## WHAT YOU WILL DO
In the copy, include all of the listing exactly and none of its pictures.

## SUPPLIED MATERIAL
========================================================================
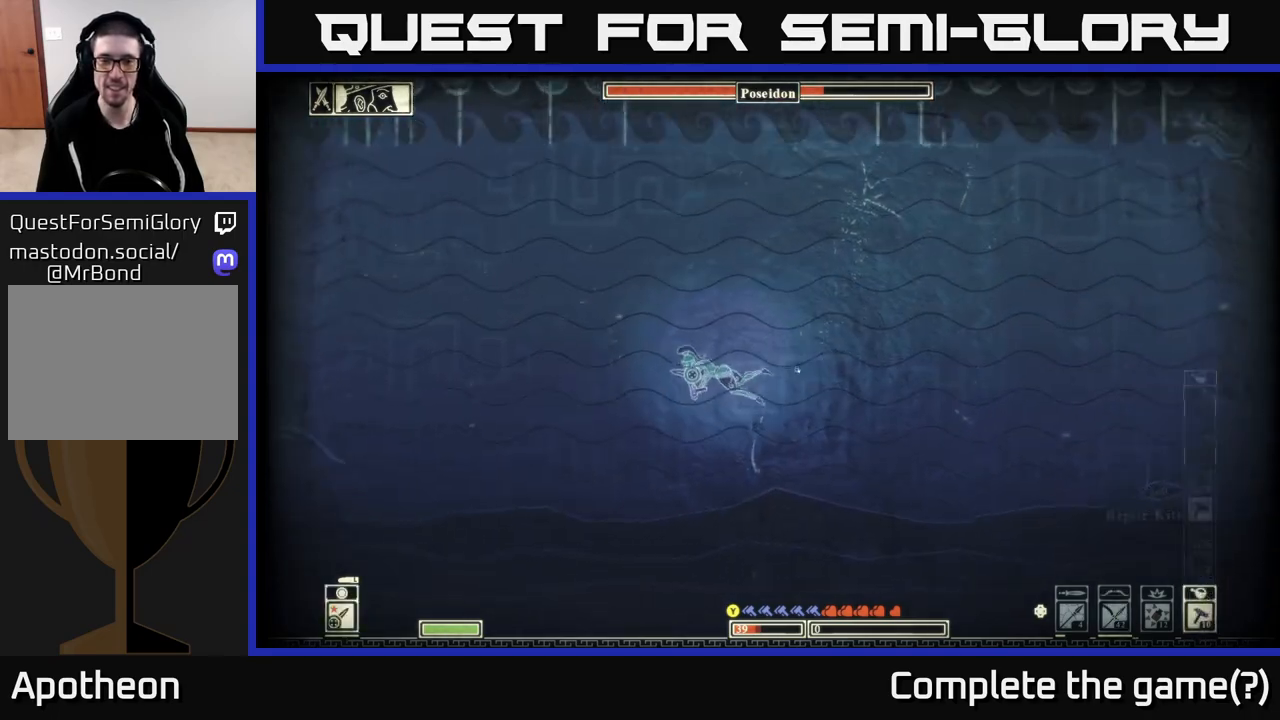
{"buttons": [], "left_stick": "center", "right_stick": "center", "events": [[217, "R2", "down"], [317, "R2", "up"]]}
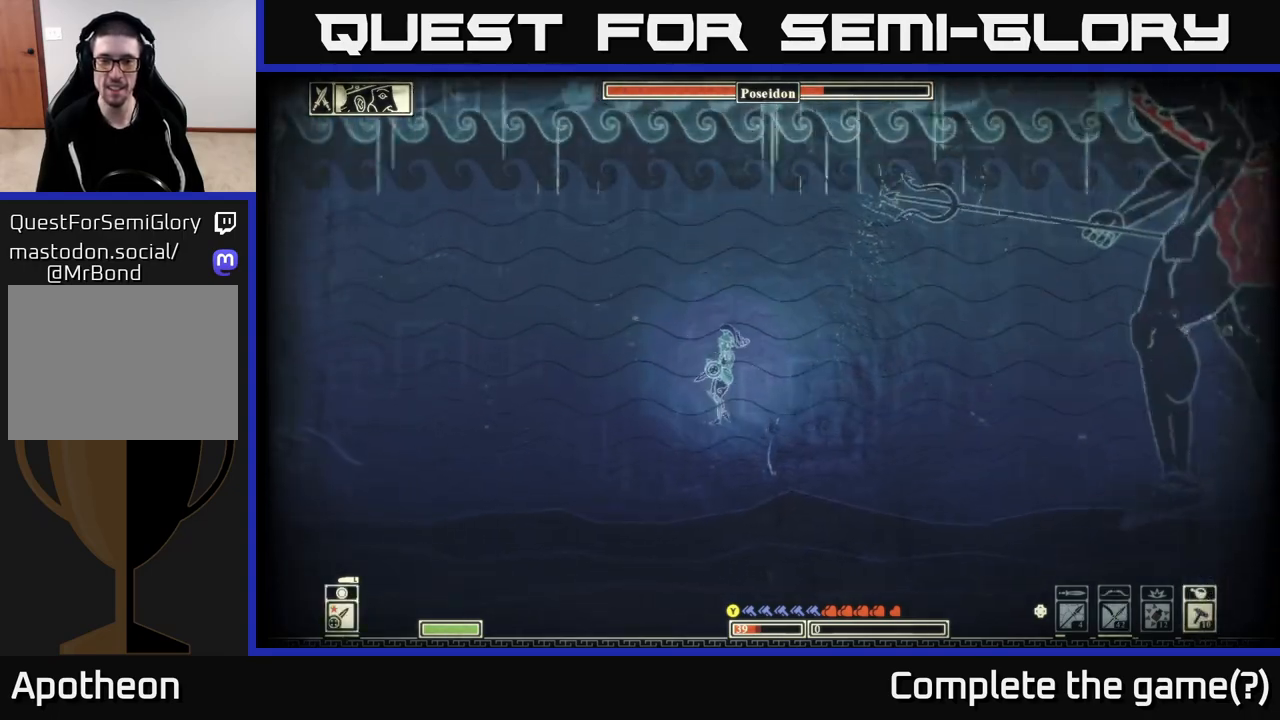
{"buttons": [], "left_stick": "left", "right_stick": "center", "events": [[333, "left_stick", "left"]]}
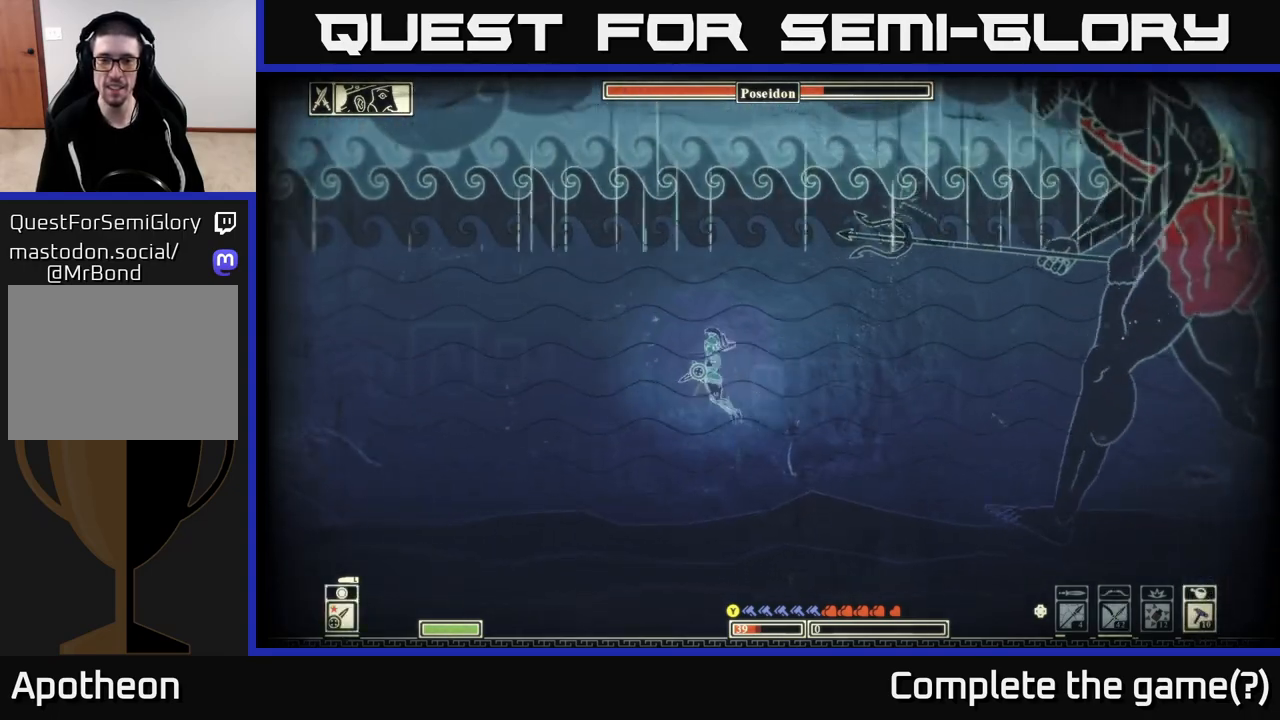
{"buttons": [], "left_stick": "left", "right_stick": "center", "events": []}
========================================================================
## RESPONSE TO THIS EXERCISE
{"buttons": [], "left_stick": "center", "right_stick": "center", "events": [[217, "R2", "down"], [317, "R2", "up"]]}
{"buttons": [], "left_stick": "left", "right_stick": "center", "events": [[333, "left_stick", "left"]]}
{"buttons": [], "left_stick": "left", "right_stick": "center", "events": []}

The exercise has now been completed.